╭─ DATA FOR THE TASK

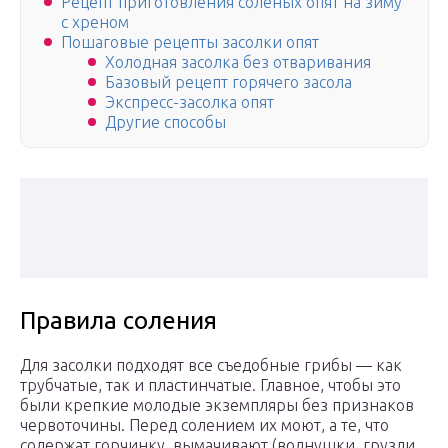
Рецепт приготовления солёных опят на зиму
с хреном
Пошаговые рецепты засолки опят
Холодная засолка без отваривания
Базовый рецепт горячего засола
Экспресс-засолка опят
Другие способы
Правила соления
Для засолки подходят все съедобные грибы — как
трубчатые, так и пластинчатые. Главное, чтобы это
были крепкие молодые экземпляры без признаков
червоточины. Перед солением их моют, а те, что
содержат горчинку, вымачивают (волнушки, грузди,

╰─

#### HOW TO COMPLETE THIS TASK:
Please return exactly the lines from the one containing "Базовый рецепт горячего засола" through the end of the entries above, adding no other line.

#### WRITTEN SOLUTION:
Базовый рецепт горячего засола
Экспресс-засолка опят
Другие способы
Правила соления
Для засолки подходят все съедобные грибы — как
трубчатые, так и пластинчатые. Главное, чтобы это
были крепкие молодые экземпляры без признаков
червоточины. Перед солением их моют, а те, что
содержат горчинку, вымачивают (волнушки, грузди,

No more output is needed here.